There are dozens of types of tofu, but firm tofu is one of the most versatile. In this article, we’ll talk about what firm tofu is, how it’s different from other common types of tofu, how it’s used, and more!
What Is Firm Tofu?
Tofu, also known as bean curd, is made from soy milk that’s been coagulated to separate the solids and the liquid. The process is similar to cheesemaking, in which dairy milk is curdled, separated, and the curds are strained and/or pressed to produce different types of cheese.
Once separated out, the soybean curds are molded into a cake. They can then be compressed to strain out the remaining water. How long the tofu is pressed depends on the desired firmness of the tofu.
Firm tofu is a type of fresh tofu with a medium level of water content when compared with silken (on the wetter end) or extra firm (on the drier end). It is the most versatile type of fresh tofu, soft enough to be used in soups and steamed dishes, yet firm enough to be pan-fried or stir-fried without falling apart.
It is also one of the most common types of tofu, becoming readily available even in regular supermarkets.
You may also find extra-firm tofu, which is not as common. It is a pressed fresh tofu that has had more moisture pressed out of it than firm tofu, with an even sturdier texture. Like firm tofu, it comes in blocks packed in water in rectangular plastic containers.
While we rarely call for extra firm in our recipes (as it isn’t as easy to find in supermarkets), you may want to use it in recipes that call for the tofu to be stir-fried or pan-fried.
What Are the Differences Between the Types of Fresh Tofu?
There are several different types of fresh tofu, designated “fresh” because the tofu is uncooked, not dried, and has otherwise been minimally processed.

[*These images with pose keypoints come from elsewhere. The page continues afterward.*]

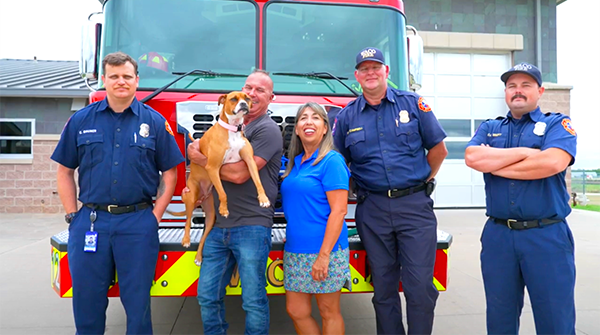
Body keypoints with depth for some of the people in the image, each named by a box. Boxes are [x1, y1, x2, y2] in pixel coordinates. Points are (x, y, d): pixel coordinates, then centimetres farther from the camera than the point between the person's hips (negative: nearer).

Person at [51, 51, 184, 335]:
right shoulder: (81, 120, 5)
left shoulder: (155, 122, 2)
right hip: (89, 222, 2)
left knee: (137, 301, 8)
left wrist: (155, 216, -2)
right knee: (87, 301, 12)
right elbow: (65, 171, 9)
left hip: (138, 225, -1)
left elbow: (170, 173, 4)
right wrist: (72, 215, 2)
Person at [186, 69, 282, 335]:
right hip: (218, 225, 7)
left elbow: (239, 174, -16)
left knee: (253, 301, 4)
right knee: (207, 297, 12)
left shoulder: (268, 130, -7)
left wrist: (199, 159, -5)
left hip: (251, 226, -7)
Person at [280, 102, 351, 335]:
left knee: (329, 312, 8)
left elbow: (338, 211, -16)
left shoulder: (331, 161, -10)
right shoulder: (295, 163, 11)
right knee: (296, 311, 12)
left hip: (324, 250, -7)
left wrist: (324, 255, -19)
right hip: (295, 251, 7)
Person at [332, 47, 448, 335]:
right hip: (372, 211, 2)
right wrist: (359, 190, 5)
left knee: (420, 285, -2)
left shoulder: (413, 103, 4)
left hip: (415, 206, -1)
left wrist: (419, 182, 8)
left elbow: (438, 149, 8)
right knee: (383, 286, 10)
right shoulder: (346, 116, 7)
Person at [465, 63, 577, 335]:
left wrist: (492, 164, -8)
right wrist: (526, 152, -11)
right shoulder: (489, 128, 12)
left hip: (548, 236, -2)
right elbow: (472, 157, -9)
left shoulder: (557, 124, 4)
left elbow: (553, 162, -17)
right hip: (498, 235, 3)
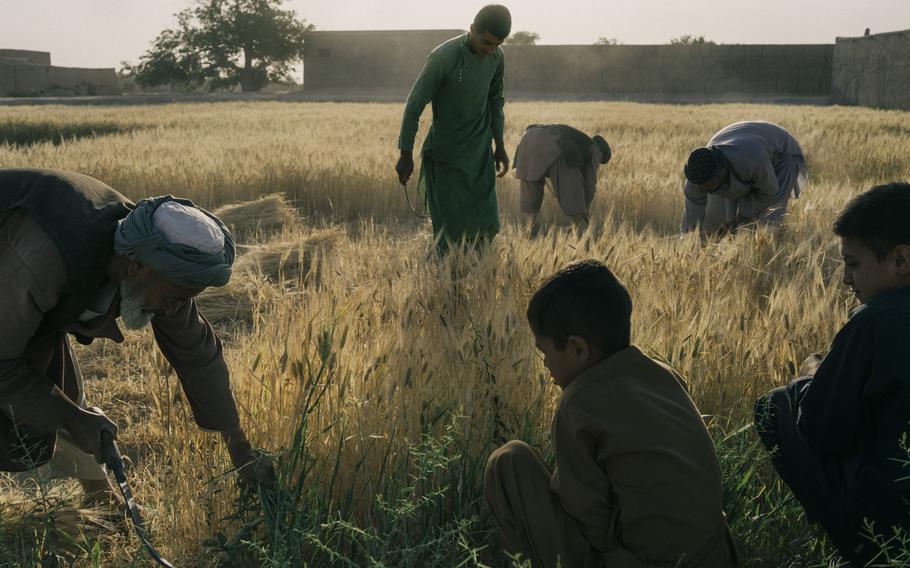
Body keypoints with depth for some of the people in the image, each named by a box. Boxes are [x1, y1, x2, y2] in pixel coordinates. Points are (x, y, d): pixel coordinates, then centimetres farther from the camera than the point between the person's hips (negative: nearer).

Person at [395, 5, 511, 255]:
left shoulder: (497, 57, -3)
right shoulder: (443, 57, -21)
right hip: (445, 156, -5)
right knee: (450, 230, -4)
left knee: (487, 225, 4)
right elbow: (414, 105, -14)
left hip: (479, 153, 5)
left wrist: (500, 145, 16)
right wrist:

We used to buy fresh tofu at a local market in Beijing, where a husband and wife team made different kinds of tofu every morning, soaking soybeans in water, cooking and grinding them to produce soy milk, and making tofu in big rectangular vats.
The freshly cut tofu that came out of this mini factory was magically delicious, with a more pronounced soybean flavor than commercially produced tofu, and priced even more magically at 40 cents per block!
They offered firm, soft, and extra firm. But what are the differences between these types of fresh tofu?
- Firm Tofu: As already mentioned, firm tofu is a pressed fresh tofu with medium moisture content. It doesn’t fall apart as readily as silken tofu or soft tofu, though it’s still soft enough to be used in soups or braised dishes. It’s also firm enough to be pan-fried.
- Silken and Soft Tofu: Silken tofu is an unpressed fresh tofu, meaning it is not pressed or strained after it is made and has a high moisture content. Once the soy milk is coagulated, the curds are not cut at all, producing a much more delicate tofu with a smooth, glassy texture (similar to custard) that breaks apart easily.
- Extra Firm Tofu: Extra firm tofu has had much of its moisture pressed out. The result a more elastic product that can be easily sliced, stir-fried and otherwise manipulated without it falling apart.
How Is IT Used?
Firm tofu has a wide range of applications and a bland flavor, so it will take on whatever flavors you add to it.
You can stir-fry it (Tofu with Black Bean Sauce), pan-fry it (Homestyle Tofu Stir Fry), deep fry it (Hakka Style Stuffed Tofu), substitute it for meat in stir-fries (Kung Pao Tofu), or put it in soups (Easy Fish Tofu Soup) and braised dishes (Quick & Easy Braised Tofu).
To use it, peel off the wrapper, and drain off most of the liquid. Carefully turn the box of tofu upside down onto a plate or in your hands to remove it from the package. Then you can slice or cube it!
Buying & Storing Firm Tofu
We prefer to buy organic non-GMO firm tofu, which can be found at some well-stocked supermarkets, as well as Asian grocery stores.
Just be sure that the package is labeled “firm,” as the packages do tend to all look similar!
Store tofu in the refrigerator and use by the date stamped on the package. Once opened, store any unused tofu in water (just transfer it to a clean container and add enough fresh water to cover it, or it will dry out), and use within 3-4 days.